Hieras e hileras de olivos se sucedían hasta perderse en la lejanía. En el medio de ellas, como si hubieran salido de la nada, aparecieron Écija, Gordalete y Manzanilla.
Asombradas, delante de lo que parecía una laberinto de troncos anudados, comprobaron que no había nadie alrededor.
—¿Dónde está la gente? —preguntó Manzanilla, al recordar el bullicio de esas fechas en el olivar donde nacieron.
—Estoy segura de haber escogido la puerta adecuada —dijo Écija.
Entonces escucharon una melodía moverse entre los olivos. Al principio era el silbido distraído de alguien que caminaba lentamente, luego se convirtió en el tarareo de lo que parecía una canción antigua.
Se fueron acercando hasta llegar a los pies de un olivo donde un hombre, subido a unas escaleras, recogía aceitunas y las ponía en una cesta de mimbre que llevaba al cuello.
—Os estaba esperando —dijo.
Gordalete y Manzanilla no pudieron evitar dar un grito de sorpresa al ver que aquel ser humano hablaba con ellas.
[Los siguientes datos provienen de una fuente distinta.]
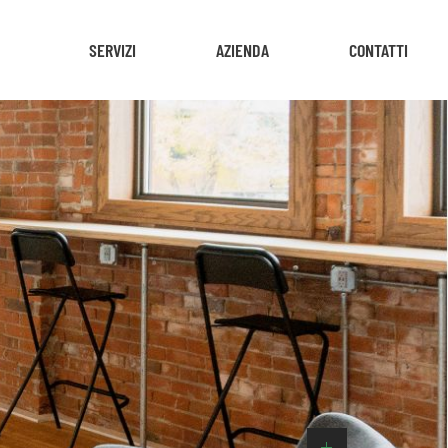
SERVIZI
AZIENDA
CONTATTI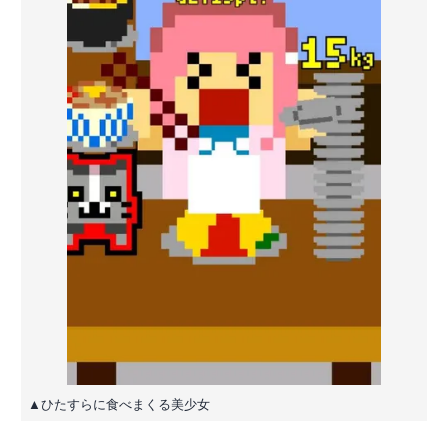
▲ひたすらに食べまくる美少女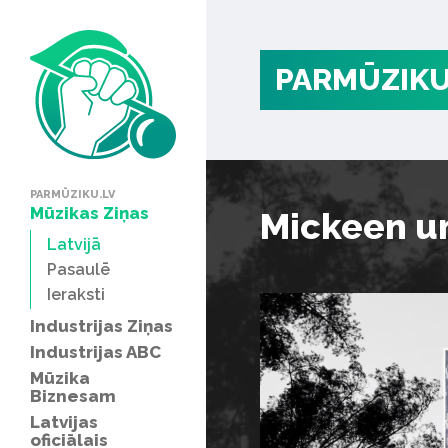
PARMŪZIKU
PARMŪZIKU.LV
Mūzikas Ziņas
Mickeen un
Latvijā
Pasaulē
Ieraksti
Industrijas Ziņas
Industrijas ABC
Mūzika
Biznesam
Latvijas
oficiālais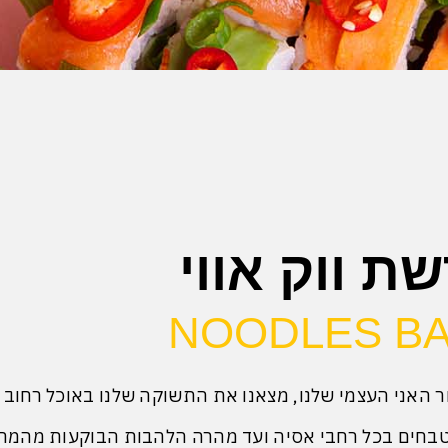
ת ווק אווי
NOODLES B
 האני העצמי שלנו, מצאנו את התשוקה שלנו באוכל רחוב 
טבחים בכל רחבי אסיה ועד מהרה הלהבות הבוקעות מהמ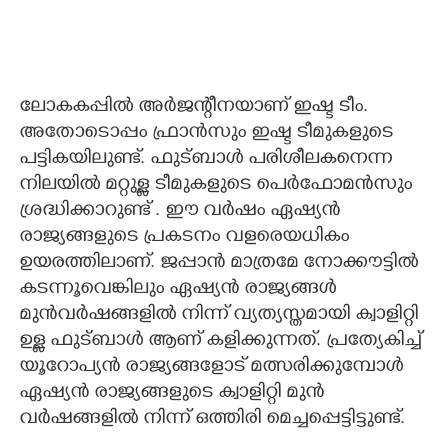
ലോകകപ്പിൽ അർജന്റീനയാണ് ഇഷ്ട ടീം.
അതോടൊപ്പം ഫ്രാൻസും ഇഷ്ട ടീമുകളുടെ
പട്ടികയിലുണ്ട്. ഫുട്ബാൾ പരിശീലകനെന്ന
നിലയിൽ മറ്റുള്ള ടീമുകളുടെ പെർഫോമൻസും
ശ്രദ്ധിക്കാറുണ്ട് . ഈ വർഷം ഏഷ്യൻ
രാജ്യങ്ങളുടെ പ്രകടനം വളരെയധികം
ഉയരത്തിലാണ്. ജപ്പാൻ മാത്രമേ നോക്കൗട്ടിൽ
കടന്നൂവെങ്കിലും ഏഷ്യൻ രാജ്യങ്ങൾ
മുൻവർഷങ്ങളിൽ നിന്ന് വ്യത്യസ്തമായി ക്വാളിറ്റി
ഉള്ള ഫുട്ബാൾ ആണ് കളിക്കുന്നത്. പ്രത്യേകിച്ച്
യൂറോപ്യൻ രാജ്യങ്ങളോട് മത്സരിക്കുമ്പോൾ
ഏഷ്യൻ രാജ്യങ്ങളുടെ ക്വാളിറ്റി മുൻ
വർഷങ്ങളിൽ നിന്ന് ഒത്തിരി മെച്ചപ്പെട്ടിട്ടുണ്ട്.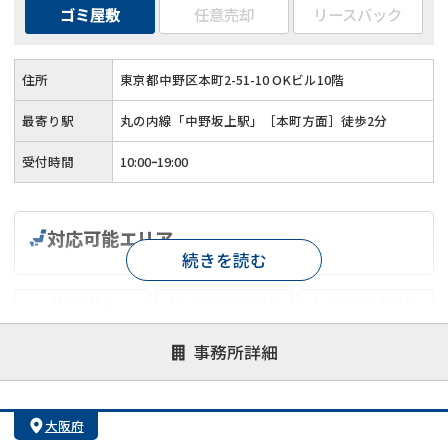
ゴミ屋敷
任意売却
リースバック
住所
東京都中野区本町2-51-10 OKビル10階
最寄り駅
丸の内線「中野坂上駅」［本町方面］徒歩2分
受付時間
10:00ｰ19:00
対応可能エリア
続きを読む
対応が親身
オンライン面談可能
レスポンスが早い
決済までが早い
1億円以上の買取可
業歴10年以上
事務所詳細
業者案件歓迎
士業連携有り
大阪府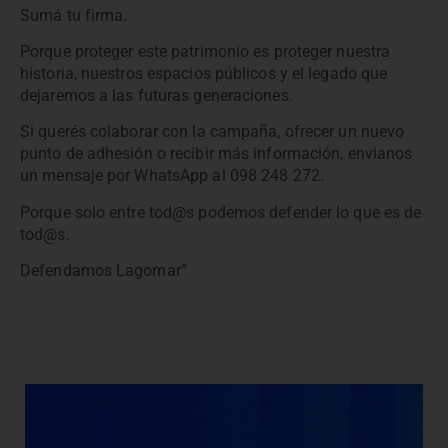
Sumá tu firma.
Porque proteger este patrimonio es proteger nuestra
historia, nuestros espacios públicos y el legado que
dejaremos a las futuras generaciones.
Si querés colaborar con la campaña, ofrecer un nuevo
punto de adhesión o recibir más información, envianos
un mensaje por WhatsApp al 098 248 272.
Porque solo entre tod@s podemos defender lo que es de
tod@s.
Defendamos Lagomar”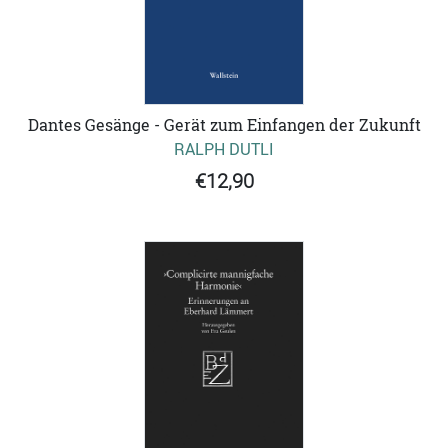
Dantes Gesänge - Gerät zum Einfangen der Zukunft
RALPH DUTLI
€12,90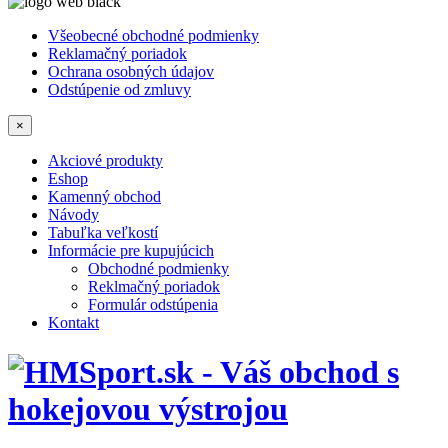
Všeobecné obchodné podmienky
Reklamačný poriadok
Ochrana osobných údajov
Odstúpenie od zmluvy
×
Akciové produkty
Eshop
Kamenný obchod
Návody
Tabuľka veľkostí
Informácie pre kupujúcich
Obchodné podmienky
Reklmačný poriadok
Formulár odstúpenia
Kontakt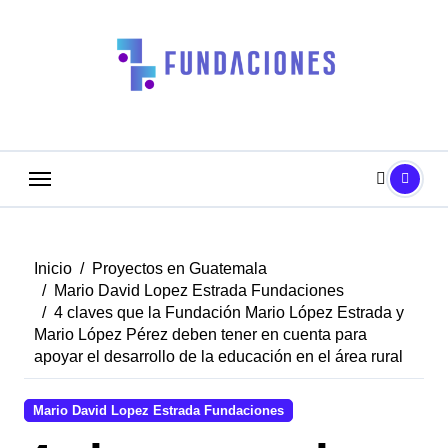
Saltar
al
contenido
Inicio
Proyectos en Guatemala
Mario David Lopez Estrada Fundaciones
4 claves que la Fundación Mario López Estrada y
Mario López Pérez deben tener en cuenta para
apoyar el desarrollo de la educación en el área rural
Mario David Lopez Estrada Fundaciones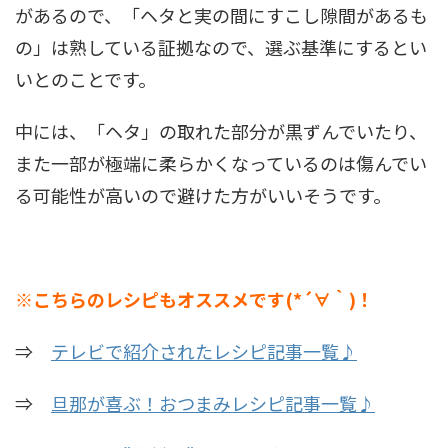
があるので、「ヘタと実の間にすこし隙間があるも
の」は熟している証拠なので、選ぶ基準にするとい
いとのことです。
中には、「ヘタ」の取れた部分が黒ずんでいたり、
また一部が極端に柔らかくなっているのは傷んでい
る可能性が高いので避けた方がいいそうです。
※こちらのレシピもオススメです(*´∀｀)！
⇒
テレビで紹介されたレシピ記事一覧♪
⇒
旦那が喜ぶ！おつまみレシピ記事一覧♪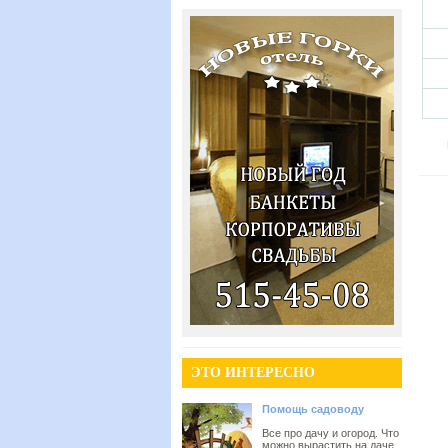
ЭТО ИНТЕРЕСНО
Помощь садоводу
Все про дачу и огород. Что
можно вырастить на даче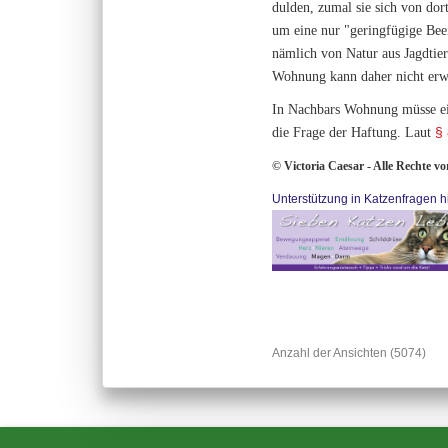
dulden, zumal sie sich von dor
um eine nur "geringfügige Beei
nämlich von Natur aus Jagdtie
Wohnung kann daher nicht erw
In Nachbars Wohnung müsse eine
§
die Frage der Haftung. Laut
© Victoria Caesar - Alle Rechte v
Unterstützung in Katzenfragen hi
Anzahl der Ansichten (5074)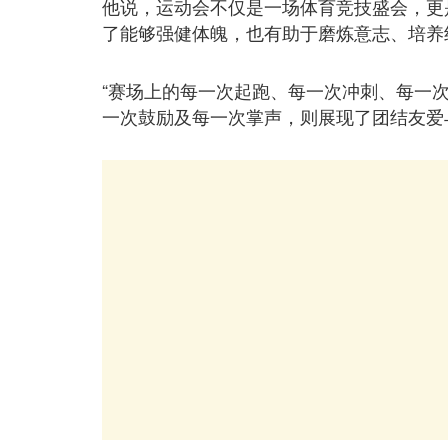
他说，运动会不仅是一场体育竞技盛会，更
了能够强健体魄，也有助于磨炼意志、培养
“赛场上的每一次起跑、每一次冲刺、每一
一次鼓励及每一次掌声，则展现了团结友爱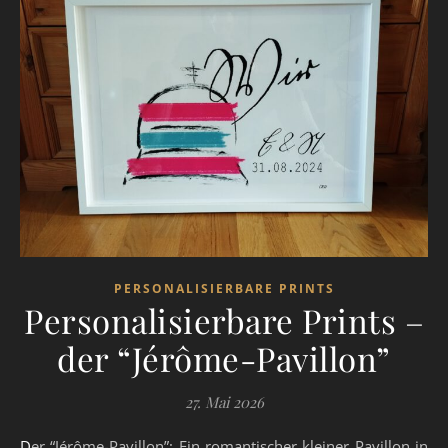
PERSONALISIERBARE PRINTS
Personalisierbare Prints –
der “Jérôme-Pavillon”
27. Mai 2026
Der “Jérôme-Pavillon”: Ein romantischer kleiner Pavillon in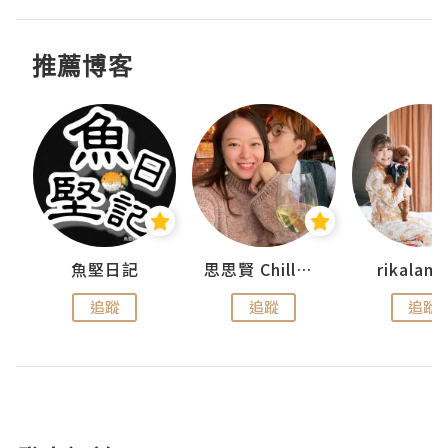
推薦博客
urnal
魚堅日記
思思賢 ChillMyBabe
rikala
追蹤
追蹤
追蹤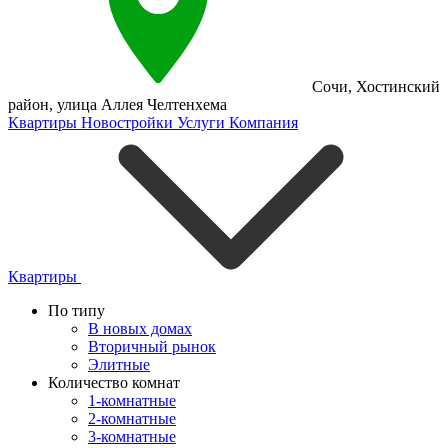
Сочи
,
Хостинский
район
,
улица Аллея Челтенхема
Квартиры
Новостройки
Услуги
Компания
Квартиры
По типу
В новых домах
Вторичный рынок
Элитные
Количество комнат
1-комнатные
2-комнатные
3-комнатные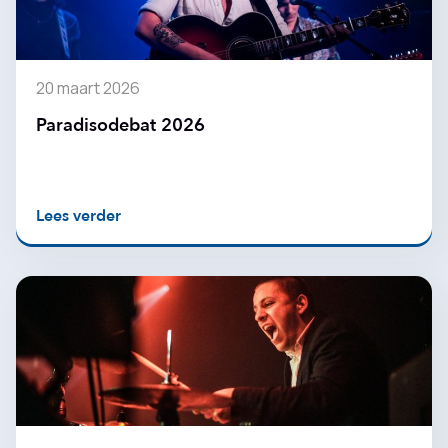
20 maart 2026
Paradisodebat 2026
Lees verder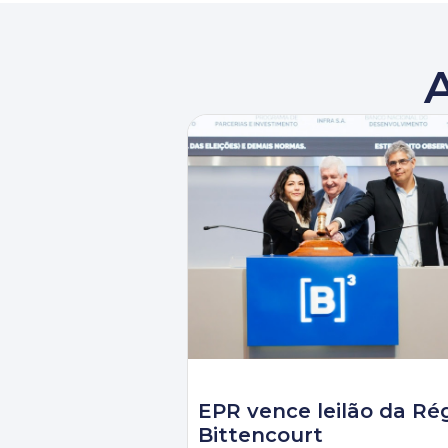
EPR vence leilão da Ré
Bittencourt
—No queda mucho tiempo —prosiguió, sin dejar de coger aceitunas—. Como veis la gente ya no cree en vosotras, en lo que sois y podéis hacer. Les da igual vuestra historia, la de estos olivos, la de las manos que os recogen y cuidan durante todo el camino.
Bajó las escaleras, se agachó, acarició cariñosamente la cabeza de Écija y les dijo:
—Algo está ocurriendo en La Estación. Tenéis que ir allí y averiguarlo. Una sombra está contagiando a la gente y hay que detenerla.
Volvió a subir las escaleras.
Gordalete y Manzanilla, mientras cruzaban el laberinto sobre Écija, aún podían escuchar a aquel hombre cantar.